Expanding LLM usability in healthcare
Recently, a study led by Ph.D. student Jiayi Yuan, which was selected as a finalist for the best student paper at AMIA 2023, explored the potential of large language models to enhance the accuracy of clinical trial decisions while ensuring data privacy and trustworthiness. Building on this research, the team is determined to further innovate by developing Foundation Models tailored for precise and reliable clinical decision-making.
Yuan said the anticipated outcomes of this research direction are multifaceted:
- Accelerated Medical Research: Automating certain methods can drastically cut down the duration of clinical trials, paving the way for swifter scientific breakthroughs.
- Enhanced Patient Care: This acceleration means patients can access promising treatments more readily, streamlining the overall process.
- Economic Benefits: Streamlining clinical decisions can lead to significant financial savings for healthcare institutions.
“Understanding the intricate balance between enhancing accuracy and ensuring data privacy was one of the most challenging aspects of our research. However, seeing the potential impact on patient care and the broader medical community was incredibly satisfying,” said Yuan
Hu was impressed with Yuan’s project leadership. He said, “Jiayi kept the focus on our goal, ensuring that every step we took was in the best interest of the patients and the integrity of the research. It was remarkable to witness his dedication and clarity throughout the process.”

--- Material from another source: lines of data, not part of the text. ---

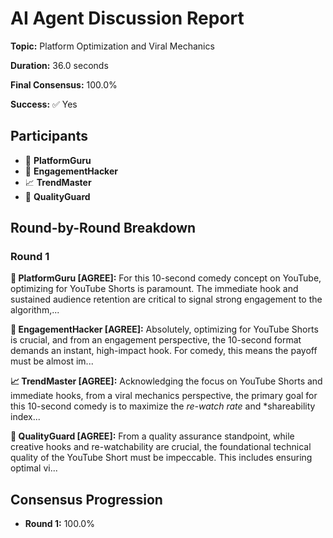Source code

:# AI Agent Discussion Report

**Topic:** Platform Optimization and Viral Mechanics

**Duration:** 36.0 seconds

**Final Consensus:** 100.0%

**Success:** ✅ Yes

## Participants

- 🤖 **PlatformGuru**
- 🤖 **EngagementHacker**
- 📈 **TrendMaster**
- 🤖 **QualityGuard**

## Round-by-Round Breakdown

### Round 1

**🤖 PlatformGuru [AGREE]:** For this 10-second comedy concept on YouTube, optimizing for YouTube Shorts is paramount. The immediate hook and sustained audience retention are critical to signal strong engagement to the algorithm,...

**🤖 EngagementHacker [AGREE]:** Absolutely, optimizing for YouTube Shorts is crucial, and from an engagement perspective, the 10-second format demands an instant, high-impact hook. For comedy, this means the payoff must be almost im...

**📈 TrendMaster [AGREE]:** Acknowledging the focus on YouTube Shorts and immediate hooks, from a viral mechanics perspective, the primary goal for this 10-second comedy is to maximize the *re-watch rate* and *shareability index...

**🤖 QualityGuard [AGREE]:** From a quality assurance standpoint, while creative hooks and re-watchability are crucial, the foundational technical quality of the YouTube Short must be impeccable. This includes ensuring optimal vi...

## Consensus Progression

- **Round 1:** 100.0%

“Our research team is filled with such exceptional students that I suspect I would not be competitive if I were to apply today,” Hu said with a laugh. “When I compare my resume of 15 years ago — as I was applying to grad school — and the accomplishments of students like Jiayi, Zirui, and Ruixiang, I don’t think I’d be admitted to Rice with that kind of fierce competition!”
Hu added, “Our PhD student Khushbu Pahwa is also working on Explainable AI and LLMs, particularly with healthcare data. Her work has the potential to assist doctors in gaining a deeper understanding of patients' diseases.”
Microsoft funding underwrites LLM research for patients and medical professionals
Yuan is also part of the DATA Lab research project recently funded by Microsoft. The grant is part of a new pilot research program enabling researchers to gain a better understanding of general AI while driving model innovation, ensuring social benefit, transforming scientific discovery and extending human capabilities across different domains (e.g., education, health, law, society).
Hu noted that the support from Microsoft will enhance the team's ability to explore the practical applications of large language models, especially in the healthcare domain. Their goal is to maximize the benefits for both medical professionals and patients, particularly with regard to the clinical trial matching problem.
“In addition to funding for some of our researchers, Microsoft is providing Azure cloud computing resources. With access to Azure as well as open AI, we should have large enough space to model our service. The funding is not linked to specific deliverables, but we still have the benefit of the Microsoft expertise and one of their researchers is our point of contact,” said Hu.